Posted on February 25, 2015 – Shipping Vehicles

Case study: How to find a 1937 Bugatti and bring it to NZ

It’s all very well having the money to buy a classic car – it’s quite another to have the time and patience to bring it half way across the globe and then restore it to museum quality.

But when Tom Andrews, who owns Classics Museum in Hamilton, heard about a 1937 Bugatti Type 57 Ventoux coming under the hammer in Paris, he knew he wanted in on one of the motoring world’s biggest auctions.

The car was just one of 59 classic cars unearthed in a barn in western France where they had lain festering since the 1970s after being collected by a shipping magnate called Roger Baillon, who intended to open a private museum.

The vehicles were in a pretty poor state of affairs – but, because of their rarity, were marketed as “The King Tut” of car finds and fetched eye-watering, record sums. One of only 37 1961 Ferrari 250 GT SWB California Spyders ever built reached a whopping $21.5 million and a Maserati A6G 2000 Gran Sport Berlinetta Frua 1956 went for more than $3 million as more than 15,000 visitors a day poured through the Artcurial auction house.

Andrews shelled out just less than $500,000 for the Bugatti, which is one of just 710 examples designed by founder Ettore Bugatti’s son Jean, and is now spending around $10,000 to ship it from Southampton in the UK to New Zealand before embarking on a two-year restoration journey which could easily cost another $500,000.

64-year-old Andrews, who has been collecting cars for nearly four decades and now has 140 vehicles, said he’s used to sourcing new additions to his pride and joy museum from overseas and then having to bring them back for restoration.

“We’ve bought out of The States and out of Europe. Every year my wife and I go to Europe and always come home with a container full of stuff – full of different sorts of vehicles,” he said.

“It’s pretty hard to find some of the rarer cars but that Bugatti has quite a history to it and I have someone in England who does stuff for me so I sent him across to France to bid on it.

“Once we had it we took it from Paris to England and had it cleaned so we don’t bring any problems back into New Zealand and then it’s gone into a container to come home. That means it’ll be here in six weeks, maximum two months.”

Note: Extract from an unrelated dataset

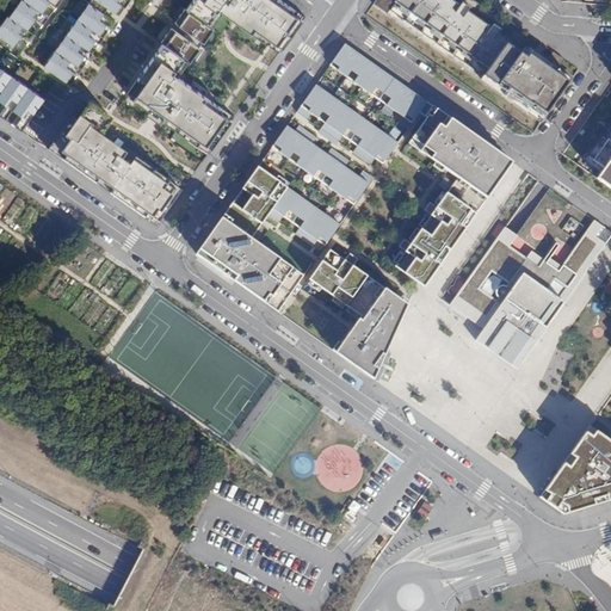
[(65,0),(24,0),(25,0),(24,0),(22,0),(11,16),(10,14),(0,26),(0,35),(13,45),(22,35),(30,42),(36,35),(29,29),(37,18),(45,25),(50,18),(43,13),(51,2),(60,8),(65,0)]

And for Andrews, that’s where the fun starts.

“We have a restoration shop and all the different people we need to restore our cars around here in Hamilton,” he said.

“What we do is we figure out all the problems and then pull the cars apart and then there’s guys in Hamilton who do the upholstery and the painting and restoration work for us. Each car’s a process of a couple of years. But we work on them constantly – not just come in at weekends – and run it like an assembly production so we can get through quite a few cars.”

As for the Bugatti, it’s in pretty good nick considering a few decades of dirt and grime. “The biggest hurdle isn’t work on the motor and all the panel work – it’s all the research into the bits and pieces which are missing. And on this [Bugatti] I know there’s very little missing – it looks much worse than it is.

“The chap who inspected it said there’s just one bolt missing off the firewall and, in the motor area, there’s not one single thing missing off it.

“The biggest problem you have when you’re restoring or fixing cars is when someone’s been there before and had a go at it. The Americans are the worst at it, they are terrible – it’s always better to get a genuine original wreck than one where someone’s had a play at it.”